Fred Richards, vice-president in charge of recruiting for the corps, matches individual skills and expertise to the needs of specific organizations asking for help. Almost 40 percent of the 425 volunteers in New York City have been chairmen, presidents, or senior vice-presidents of Fortune 500 companies, Mr. Richards says.

Today, they are generously giving away their knowledge and experience to help the ''nonprofits'' by consulting on organizational restructuring, management practices, policies, systems, marketing, computerization, and financial planning. Although most of the executive volunteers come from business, many also come from the academic world and from government service.

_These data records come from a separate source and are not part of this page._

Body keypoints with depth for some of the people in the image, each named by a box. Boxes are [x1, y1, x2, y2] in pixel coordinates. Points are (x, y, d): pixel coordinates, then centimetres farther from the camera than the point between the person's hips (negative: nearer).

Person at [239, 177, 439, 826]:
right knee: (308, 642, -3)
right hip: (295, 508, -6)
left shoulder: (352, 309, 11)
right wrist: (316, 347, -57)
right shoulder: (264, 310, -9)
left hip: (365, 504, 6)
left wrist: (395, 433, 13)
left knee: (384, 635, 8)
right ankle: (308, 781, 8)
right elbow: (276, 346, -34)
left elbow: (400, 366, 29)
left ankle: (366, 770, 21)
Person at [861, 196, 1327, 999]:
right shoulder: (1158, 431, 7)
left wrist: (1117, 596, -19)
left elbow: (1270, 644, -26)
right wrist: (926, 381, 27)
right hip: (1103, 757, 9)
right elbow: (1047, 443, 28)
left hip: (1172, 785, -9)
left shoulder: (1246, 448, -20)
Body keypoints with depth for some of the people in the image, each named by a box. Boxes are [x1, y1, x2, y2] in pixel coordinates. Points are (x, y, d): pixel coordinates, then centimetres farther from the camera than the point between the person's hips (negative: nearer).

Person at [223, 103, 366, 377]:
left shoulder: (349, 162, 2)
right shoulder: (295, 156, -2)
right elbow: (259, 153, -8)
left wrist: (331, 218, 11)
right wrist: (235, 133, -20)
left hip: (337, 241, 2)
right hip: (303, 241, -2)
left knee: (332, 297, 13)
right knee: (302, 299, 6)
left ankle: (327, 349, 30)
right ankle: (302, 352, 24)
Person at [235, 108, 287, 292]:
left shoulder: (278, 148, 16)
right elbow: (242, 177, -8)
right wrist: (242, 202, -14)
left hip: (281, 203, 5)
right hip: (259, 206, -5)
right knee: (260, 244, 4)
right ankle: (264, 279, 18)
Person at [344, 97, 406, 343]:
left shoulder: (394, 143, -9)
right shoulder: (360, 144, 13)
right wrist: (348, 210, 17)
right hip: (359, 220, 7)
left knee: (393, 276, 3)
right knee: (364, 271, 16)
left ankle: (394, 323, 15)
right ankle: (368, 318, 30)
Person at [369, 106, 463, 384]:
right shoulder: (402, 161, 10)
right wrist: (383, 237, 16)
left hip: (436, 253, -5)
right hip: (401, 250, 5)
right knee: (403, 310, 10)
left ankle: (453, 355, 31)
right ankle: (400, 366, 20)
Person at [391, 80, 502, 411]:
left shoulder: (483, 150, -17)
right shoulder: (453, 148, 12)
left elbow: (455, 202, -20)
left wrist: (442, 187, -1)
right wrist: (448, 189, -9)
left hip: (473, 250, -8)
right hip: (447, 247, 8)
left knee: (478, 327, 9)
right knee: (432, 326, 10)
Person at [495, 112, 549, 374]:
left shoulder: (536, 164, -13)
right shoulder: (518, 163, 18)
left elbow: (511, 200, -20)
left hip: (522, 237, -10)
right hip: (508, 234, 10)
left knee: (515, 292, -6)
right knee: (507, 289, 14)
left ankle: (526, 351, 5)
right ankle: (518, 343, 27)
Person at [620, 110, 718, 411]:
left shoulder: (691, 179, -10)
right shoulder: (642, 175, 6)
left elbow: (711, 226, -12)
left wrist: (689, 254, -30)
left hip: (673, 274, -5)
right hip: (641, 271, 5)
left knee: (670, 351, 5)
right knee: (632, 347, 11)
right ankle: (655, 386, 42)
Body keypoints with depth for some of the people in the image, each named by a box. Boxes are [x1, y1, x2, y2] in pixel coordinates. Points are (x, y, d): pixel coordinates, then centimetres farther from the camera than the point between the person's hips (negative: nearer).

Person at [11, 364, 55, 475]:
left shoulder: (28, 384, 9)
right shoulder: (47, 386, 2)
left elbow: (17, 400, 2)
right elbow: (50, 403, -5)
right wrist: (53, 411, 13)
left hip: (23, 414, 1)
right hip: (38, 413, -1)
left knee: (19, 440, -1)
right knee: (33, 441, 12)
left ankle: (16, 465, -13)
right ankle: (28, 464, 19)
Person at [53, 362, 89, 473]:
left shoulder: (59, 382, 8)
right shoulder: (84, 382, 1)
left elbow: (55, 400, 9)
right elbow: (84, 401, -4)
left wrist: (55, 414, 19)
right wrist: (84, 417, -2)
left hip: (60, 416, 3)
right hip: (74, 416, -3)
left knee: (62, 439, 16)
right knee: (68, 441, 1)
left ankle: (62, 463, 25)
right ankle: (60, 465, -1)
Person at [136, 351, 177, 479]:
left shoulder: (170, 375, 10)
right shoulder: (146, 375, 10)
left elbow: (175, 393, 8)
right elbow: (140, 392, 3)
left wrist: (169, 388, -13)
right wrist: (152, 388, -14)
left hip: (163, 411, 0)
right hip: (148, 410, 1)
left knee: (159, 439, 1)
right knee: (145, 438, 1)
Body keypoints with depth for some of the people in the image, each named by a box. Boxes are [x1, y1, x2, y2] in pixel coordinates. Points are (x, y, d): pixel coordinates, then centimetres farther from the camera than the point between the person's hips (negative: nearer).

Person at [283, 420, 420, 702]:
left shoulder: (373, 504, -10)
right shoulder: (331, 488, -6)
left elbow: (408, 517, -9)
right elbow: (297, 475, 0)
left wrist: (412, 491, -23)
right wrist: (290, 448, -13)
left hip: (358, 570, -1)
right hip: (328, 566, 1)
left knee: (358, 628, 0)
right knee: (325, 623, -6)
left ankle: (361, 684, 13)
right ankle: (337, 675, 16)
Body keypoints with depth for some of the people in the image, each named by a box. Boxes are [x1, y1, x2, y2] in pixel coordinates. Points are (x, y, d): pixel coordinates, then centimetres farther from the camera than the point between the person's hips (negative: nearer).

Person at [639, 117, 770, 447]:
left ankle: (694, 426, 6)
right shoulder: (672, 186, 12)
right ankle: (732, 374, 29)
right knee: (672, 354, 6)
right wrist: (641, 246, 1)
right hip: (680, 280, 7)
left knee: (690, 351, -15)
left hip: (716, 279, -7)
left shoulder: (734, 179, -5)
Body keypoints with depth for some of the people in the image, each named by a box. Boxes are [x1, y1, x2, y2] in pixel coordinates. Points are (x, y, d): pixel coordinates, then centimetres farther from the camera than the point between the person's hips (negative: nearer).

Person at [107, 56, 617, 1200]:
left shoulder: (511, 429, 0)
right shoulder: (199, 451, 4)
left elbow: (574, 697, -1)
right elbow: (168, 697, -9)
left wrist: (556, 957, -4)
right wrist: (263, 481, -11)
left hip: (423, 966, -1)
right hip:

Speaking of projects already completed, H. E. Alleman Jr., director of coordination of the National Executive Service Corps, mentions two examples among many: ''Our very first project in New York City was to help the Museum of the American Indian develop a plan for finding a more accessible location for showing its extensive collection of artifacts. We have helped Howard University's Divinity School develop a strategic plan for raising funds.''

The executive corps in New York has helped spawn similar organizations in 12 other cities: Boston; Rochester, N.Y.; Tampa, Fla.; Indianapolis; Detroit; Chicago; Denver; Minneapolis; Little Rock, Ark.; Dallas, Los Angeles, and San Francisco. Development work has begun to establish others in Philadelphia; St. Louis; Wichita, Kan.; and Houston.

Mr. Richards says the corps would like to see local organizations in 20 cities by 1985. These autonomous local groups are loosely amalgamated by an organization called the Managerial Advisory Service, which holds annual meetings for the exchange of information and ideas.